In her brilliant book, Boarding School Syndrome: The Psychological Trauma of the ‘Privileged Child’ Professor Joy Schaverien writes about boarding schools being a form of emotional 'exile'. She explains how a child may experience this:


‘The sudden loss of attachment figures (parents, siblings, pets and even toys) causes the child to protect him or herself. For the first time in their life the child may be in a situation where there is no intimate contact, no love. Even when not mistreated, being left in the care of strangers is traumatic.’


However, children adapt, they do this to survive, and they may create a defensive, protective and even aggressive ways of being which involves not showing vulnerability or emotionality, which is reinforced by the ethos of the system, since these things are considered ‘bad’ or ‘weak’, the outcome are children who are 'psychically wounded'.


I would argue that this starts long before children are sent to boarding schools. To prepare for that, mothers, and it is usually mothers, begin to detach, in the belief that this is necessary to 'toughen up' the child who is about to be sent away. Whilst this may be distressing and confusing for the child, they will not complain or question, believing themselves to be privileged and fortunate in some way.


As adults, the boarding school child may internalise the trauma of fractured attachment and abandonment, and in response they may develop a controlling, critical and individualistic outlook on life. Some believe this stands them in good stead for business or leadership. I would disagree. We do not need these kind of leaders.

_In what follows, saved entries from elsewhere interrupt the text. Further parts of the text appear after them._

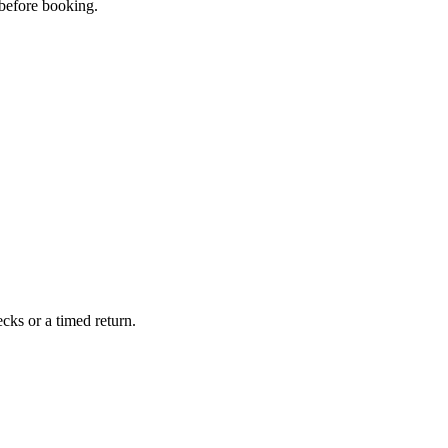
 before booking.
cks or a timed return.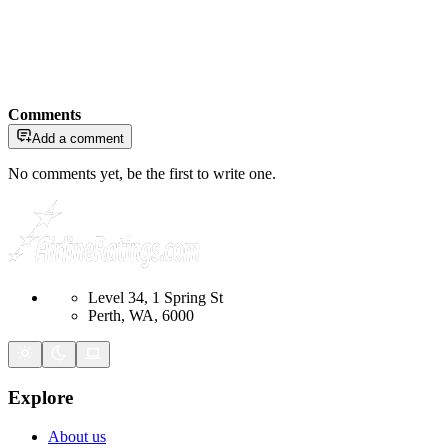
Comments
Add a comment
No comments yet, be the first to write one.
Level 34, 1 Spring St
Perth, WA, 6000
Explore
About us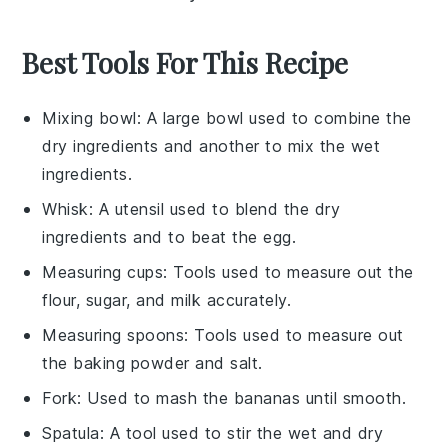
Best Tools For This Recipe
Mixing bowl
: A large bowl used to combine the
dry ingredients and another to mix the wet
ingredients.
Whisk
: A utensil used to blend the dry
ingredients and to beat the egg.
Measuring cups
: Tools used to measure out the
flour, sugar, and milk accurately.
Measuring spoons
: Tools used to measure out
the baking powder and salt.
Fork
: Used to mash the bananas until smooth.
Spatula
: A tool used to stir the wet and dry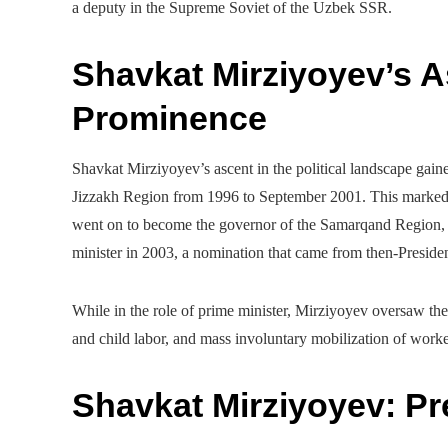
a deputy in the Supreme Soviet of the Uzbek SSR.
Shavkat Mirziyoyev’s As
Prominence
Shavkat Mirziyoyev’s ascent in the political landscape ga
Jizzakh Region from 1996 to September 2001. This marked t
went on to become the governor of the Samarqand Region, 
minister in 2003, a nomination that came from then-Presi
While in the role of prime minister, Mirziyoyev oversaw the
and child labor, and mass involuntary mobilization of worke
Shavkat Mirziyoyev: P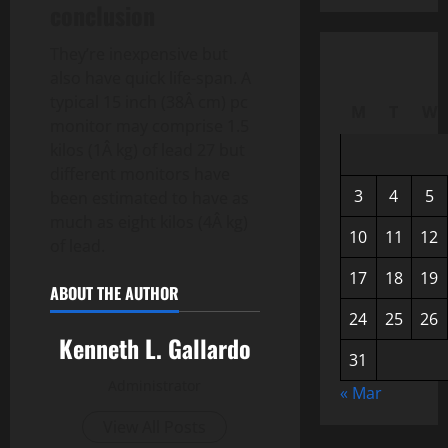
conclusion
They’re inexpensive but
also have quick life-span. A
typical 15 inch (38Â cm) pc
M
T
W
monitor may comprise 1.5
kilos (1Â kg) of lead 27 but
different monitors have
3
4
5
been estimated to have as
much as eight kilos (4Â kg)
10
11
12
of lead.
17
18
19
ABOUT THE AUTHOR
24
25
26
Kenneth L. Gallardo
31
Administrator
« Mar
View All Posts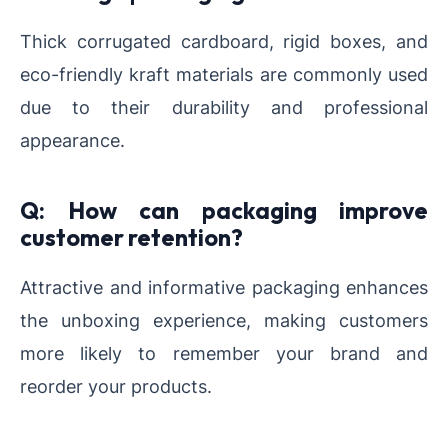
Thick corrugated cardboard, rigid boxes, and
eco-friendly kraft materials are commonly used
due to their durability and professional
appearance.
Q: How can packaging improve
customer retention?
Attractive and informative packaging enhances
the unboxing experience, making customers
more likely to remember your brand and
reorder your products.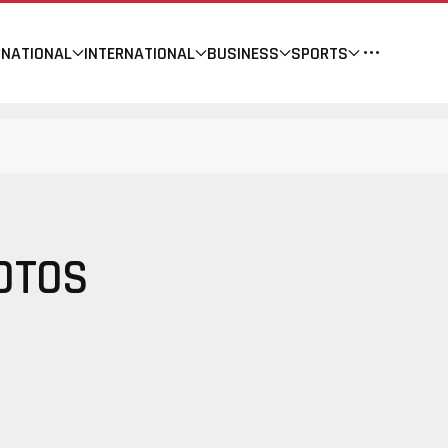
NATIONAL
INTERNATIONAL
BUSINESS
SPORTS
OTOS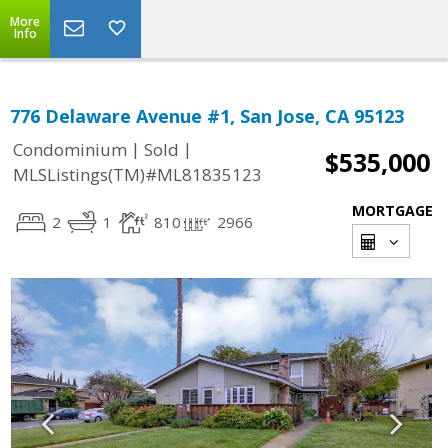
More
Info
776 Delaware Avenue #1, San Jose, CA 95123
|
|
Condominium
Sold
$535,000
MLSListings(TM)#ML81835123
MORTGAGE
2
1
810
2966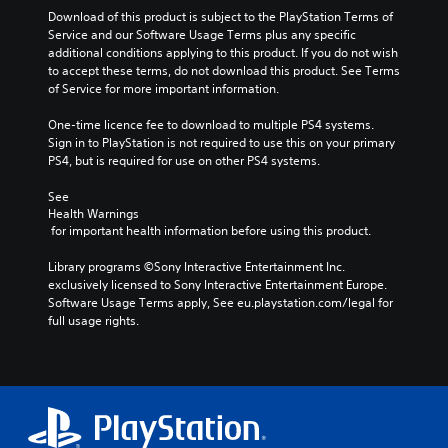
Download of this product is subject to the PlayStation Terms of 
Service and our Software Usage Terms plus any specific 
additional conditions applying to this product. If you do not wish 
to accept these terms, do not download this product. See Terms 
of Service for more important information.
One-time licence fee to download to multiple PS4 systems. 
Sign in to PlayStation is not required to use this on your primary 
PS4, but is required for use on other PS4 systems.
See 
Health Warnings
 for important health information before using this product.
Library programs ©Sony Interactive Entertainment Inc. 
exclusively licensed to Sony Interactive Entertainment Europe. 
Software Usage Terms apply, See eu.playstation.com/legal for 
full usage rights.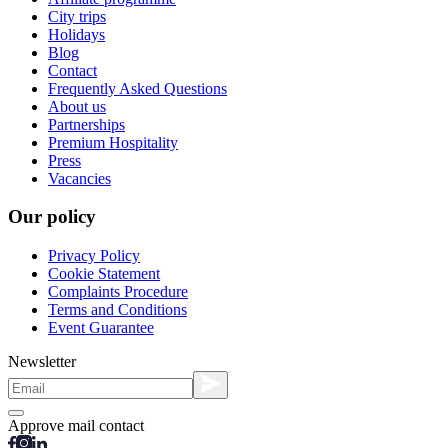
City trips
Holidays
Blog
Contact
Frequently Asked Questions
About us
Partnerships
Premium Hospitality
Press
Vacancies
Our policy
Privacy Policy
Cookie Statement
Complaints Procedure
Terms and Conditions
Event Guarantee
Newsletter
Approve mail contact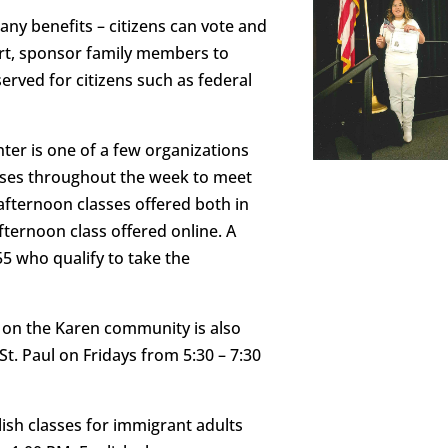
any benefits – citizens can vote and
port, sponsor family members to
erved for citizens such as federal
nter is one of a few organizations
lasses throughout the week to meet
afternoon classes offered both in
fternoon class offered online. A
55 who qualify to take the
us on the Karen community is also
St. Paul on Fridays from 5:30 – 7:30
ish classes for immigrant adults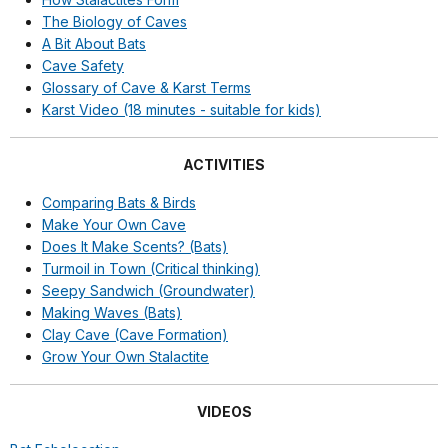
The Biology of Caves
A Bit About Bats
Cave Safety
Glossary of Cave & Karst Terms
Karst Video (18 minutes - suitable for kids)
ACTIVITIES
Comparing Bats & Birds
Make Your Own Cave
Does It Make Scents? (Bats)
Turmoil in Town (Critical thinking)
Seepy Sandwich (Groundwater)
Making Waves (Bats)
Clay Cave (Cave Formation)
Grow Your Own Stalactite
VIDEOS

When the psychological self is famished, people end up ‘self-holding’; a stiff upper lip and all that. They may resort to 'compartmentalised' ways of being, and a focus on material gain, status and grandiosity. When the bottom lip trembles, emotional release may be found in the dysfunctional use of drugs, alcohol, sex, gambling, shopping and the self-sabotage of relationships. When they hit rock bottom, the message they may hear is 'what is wrong with you' when of course the question is 'what has happened to you?'


There is no quantitative research into suicide rates and boarding schools but from qualitative research and my own observation, there is a significant correlation. (I know of at least six from my time at my old school).


I cannot stress how important it is for children to value others and to develop connectedness. Through this, a rounded human being emerges. The boarding school system encourages gender norms and elitism. Do not be fooled that it is about education. It is about superiority. Some children do not encounter the opposite sex for the duration of their schooling. In a closed environment this is dysfunctional. Social difference is stark and rarely acknowledged beyond charity. But all the while the golden prize is held aloft, and the implicit message is that these children are golden, special and better than other people.


The outcome of this is narcissistically wounded adults. Since the structure of our society is still based on and dominated by people who have been to public schools, we can see the catastrophic implications for society.


But have boarding schools changed? One argument is that boarding schools today are forward thinking and progressive: corporal punishment is a thing of the past and pupils have mobile phones so that they can be in touch with home whenever they want, or at least, when matron gives them their phone at the end of the day. There is also the option of more liberal, 'divergent thinking' boarding schools.


This totally misses the point.


Children need loving and secure attachment. Boarding schools create a psychological and physical exile which disrupts love and connection. A new state of the art technology centre or the 'old boys network' does not compensate.


As I have proposed, boarding school perpetuate systems and structures that are not relevant or suitable for the 21st Century. Let us remind ourselves that how children are raised will impact the society we will become.